La militanza liberale di Tortora a più riprese si intreccia con quella di Bruno Lauzi, “l’unico cantautore liberale”, descritto da Grassi Orsini non come un semplice elettore o simpatizzante ma quale dirigente politico, sia pure non professionale, che paga quell’appartenenza anche sul piano della popolarità. Una storia politica poco nota, oscurata dalla fama di cantautore e dalla limitata conoscenza intorno alla vita interna del Pli.

Vi è in definitiva vi è una coerenza di fondo tra i due tomi.

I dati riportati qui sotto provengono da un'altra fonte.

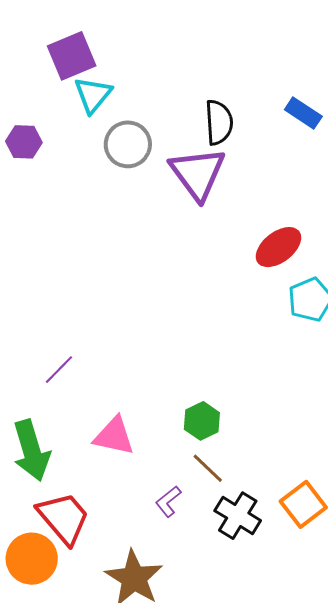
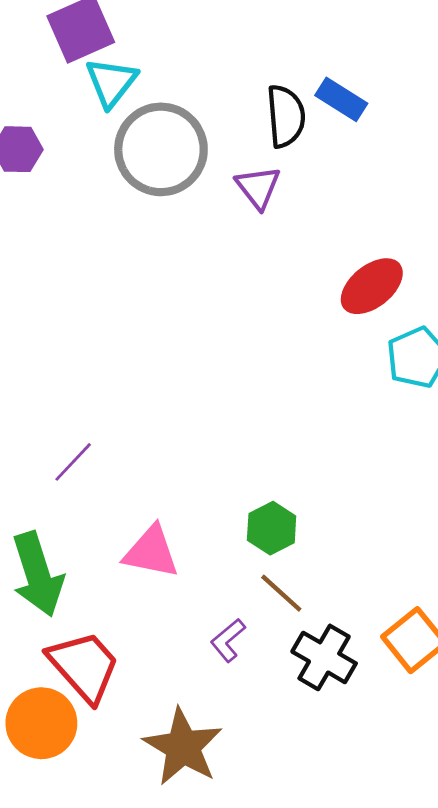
blue rectangle: (303, 113) -> (341, 99), moved
gray circle: (128, 144) -> (161, 149), size x1.4
purple triangle: (198, 173) -> (258, 187), size x0.6

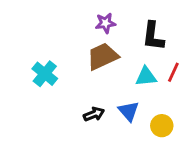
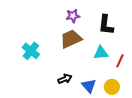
red line: (173, 72) -> (120, 61), moved
blue triangle: (129, 111) -> (89, 86), moved

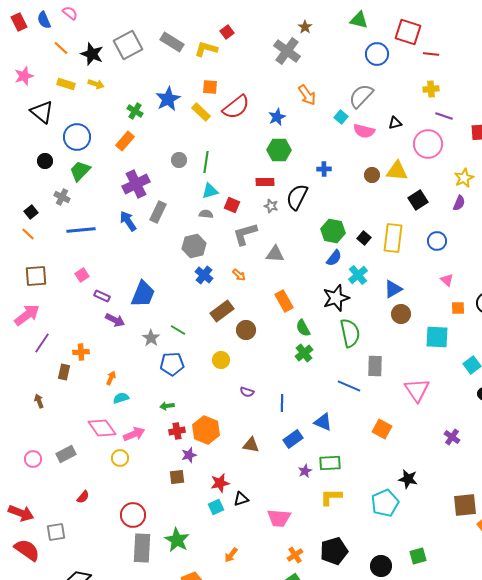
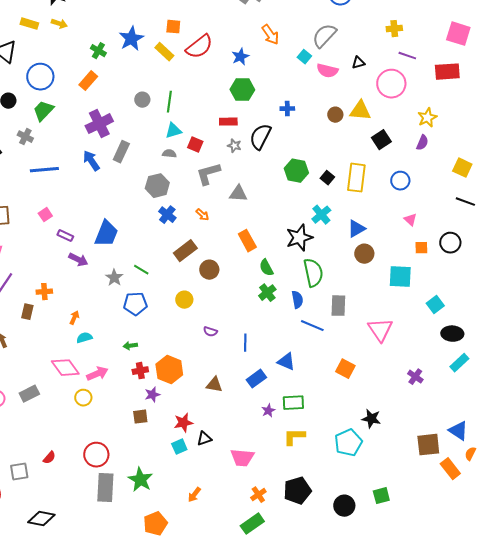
blue semicircle: (334, 258) -> (297, 300), moved, turned -48
red semicircle: (83, 497) -> (49, 458), moved

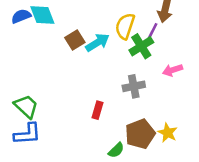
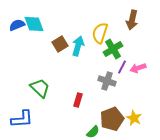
purple line: (153, 31) -> (122, 67), moved
cyan arrow: (97, 43) -> (78, 46), turned -42
gray cross: (134, 86) -> (107, 81), turned 30
green trapezoid: (26, 106) -> (40, 88), moved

Gli spunti teorici del primo si ritrovano attuati nel secondo. Le voci dedicate al teatro, alla musica e alla letteratura nel primo tomo trovano puntuale riscontro nel secondo. Il riferimento alle discipline giuridiche è sviluppato nei profili biografici dei maestri liberali di quelle discipline. Gli esempi rischierebbero di essere innumerevoli. Basti citare la ricostruzione del cuore liberale della dottrina processualcivilistica novecentesca attraverso i ritratti di Chiovenda e Mortara la dimensione liberale del diritto penale attraverso Carrara.

Il diritto si configura come un fecondo terreno d’indagine che potrà essere ancor di più sviluppato nell’evoluzione online di un Dizionario che già contiene i riferimenti ai personaggi chiave – da Zanardelli a Baslini in tema di divorzio, ad esempio – nelle battaglie laiche sul terreno dei diritti civili.

In definitiva, si tratta di un Dizionario che aspira ad aprire un discorso più a fissarlo in un elenco. Un’opera destinata al tavolo di lavoro degli studiosi di svariate discipline. Il merito metodologico di fondo appare proprio quello di attraversare frontiere disciplinari e culturali più che di creare recinti dogmatici.